Nomad List
Peter Levels was living the digital nomad life in 2014, bouncing between Asian cities like Chiang Mai, Bangkok, Bali, and Hong Kong. He needed to know which cities had fast internet, warm weather, and low cost of living. Instead of keeping this knowledge to himself, he created a simple spreadsheet with just 10 cities and shared it on Twitter with a call for others to add their favorite nomad destinations. The response was overwhelming: hundreds of people started adding data, and within a month, the spreadsheet had grown to over 1,000 cities with detailed information about cost of living and other metrics.
Peter converted the viral spreadsheet into a basic website—just an HTML table with city data and photos. He deployed it somewhat accidentally when his hosting provider rebooted his server during maintenance, exposing his unfinished site to the world. He was in Manila at the time, drinking with friends, when he noticed his phone blowing up with hundreds of tweets. The site had hit Product Hunt's number one spot without any intentional launch from him, and then it went viral on Hacker News as well. "The site was nothing. It was like a html table with cities," Peter reflected. "Maybe this is it's not about the product. Maybe it's about the trends."
Rather than being discouraged by the simplicity of his MVP, Peter recognized the timing was right. The digital nomad movement was shifting from the "Tim Ferriss sleazy internet marketing" era toward attracting serious remote developers and engineers who used Hacker News. He decided to add social features to keep people coming back. He created a Slack community and started inviting users, but quickly faced spam problems. His solution was simple: charge for access. He started at $5, then $25, $50, and eventually $99 per month. The spammers left, revenue appeared, and suddenly Peter wasn't just running a free service—he had a paying customer base. Matt Mullenweg, founder of WordPress.com, even reached out offering sponsorship worth a few thousand dollars monthly.
The key to Nomad List's success wasn't the product—it was the community and the timing. Peter's decision to add sticky social features (forums, profile pages for trips and travels) meant that even though only about 200 people out of 900,000 monthly visitors pay for membership, those 200 paying members generate meaningful revenue and evangelize the product to others. Peter avoided the trap of obsessing over analytics. "I realized that I don't want to make a website for like everybody. I just want to make a site that I would love to use," he said.

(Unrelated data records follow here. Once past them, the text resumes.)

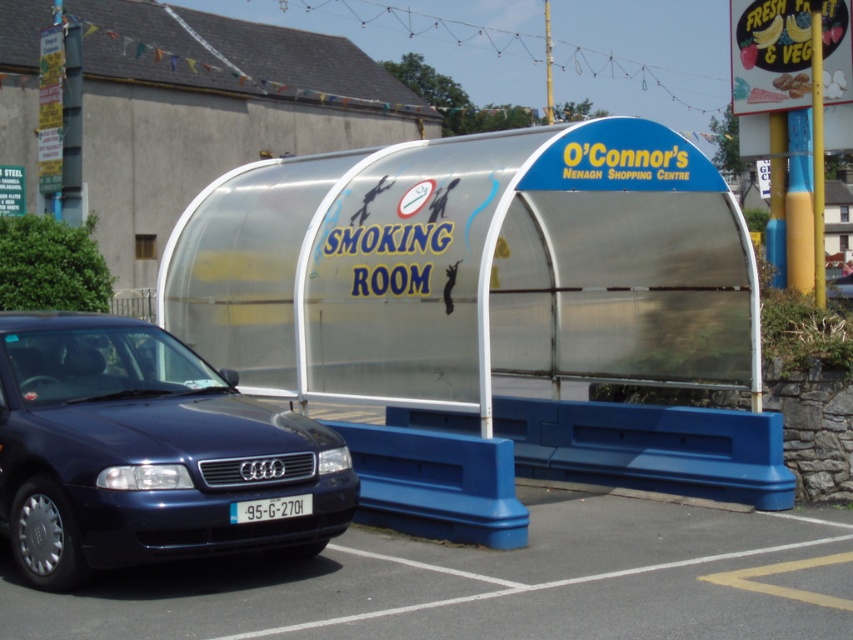
Who is shorter, smooth asphalt parking lot at lower left or white plastic license plate at center?

Standing shorter between the two is smooth asphalt parking lot at lower left.

Does point (485, 634) lie behind point (289, 508)?

No.

Is point (668, 634) closer to viewer compared to point (276, 512)?

Yes, it is.

What are the coordinates of `smooth asphalt parking lot at lower left` in the screenshot? It's located at (491, 582).

Is smooth asphalt parking lot at lower left to the right of metallic blue sedan at lower left from the viewer's perspective?

Yes, smooth asphalt parking lot at lower left is to the right of metallic blue sedan at lower left.

Is point (756, 531) behind point (234, 396)?

Yes, it is behind point (234, 396).

This screenshot has width=853, height=640. Identify the location of smooth asphalt parking lot at lower left. (491, 582).

This screenshot has height=640, width=853. I want to click on smooth asphalt parking lot at lower left, so click(x=491, y=582).

Is transparent plastic smoking room at center positioned behind metallic blue sedan at lower left?

Yes, transparent plastic smoking room at center is behind metallic blue sedan at lower left.

Is transparent plastic smoking room at center smaller than metallic blue sedan at lower left?

Correct, transparent plastic smoking room at center occupies less space than metallic blue sedan at lower left.

Who is more forward, (x=579, y=170) or (x=244, y=433)?

Point (x=244, y=433) is more forward.

Locate an element on the screen. transparent plastic smoking room at center is located at coordinates (463, 292).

This philosophy of building for himself—dogfooding his own product—meant he immediately noticed when the mobile experience broke and when features became irrelevant. He also recognized early that being the target customer (a digital nomad) gave him irreplaceable insight into what mattered.
Peter's broader philosophy, forged through the failure of Tube Lytics (his YouTube analytics app that took a year to build and generated no revenue) and the success of the 12 Startups in 12 Months challenge, was to ship fast and fail often. This meant he could iterate quickly and recognize when something truly special was happening—like Nomad List's viral spike—rather than investing years in a doomed project.
Nomad List generates between $15,000 and $25,000 in monthly recurring revenue from memberships and sponsorships, serving nearly 1 million monthly users. The platform has evolved to include trip planning features, profiles where users document their travels, and a vibrant community of remote workers and digital nomads. Peter continues to operate as a solopreneur, building and maintaining multiple products (Remote OK, Hood Maps, and others), but Nomad List remains his flagship revenue-generating project. His success with Nomad List validated his theory that starting with your own pain point, shipping quickly, and building for a tight community of true believers beats trying to build for everyone. The platform is proof that sometimes the simplest idea—a table of cities with their costs and internet speeds—can become a lasting, profitable business if you solve a real problem at the right time.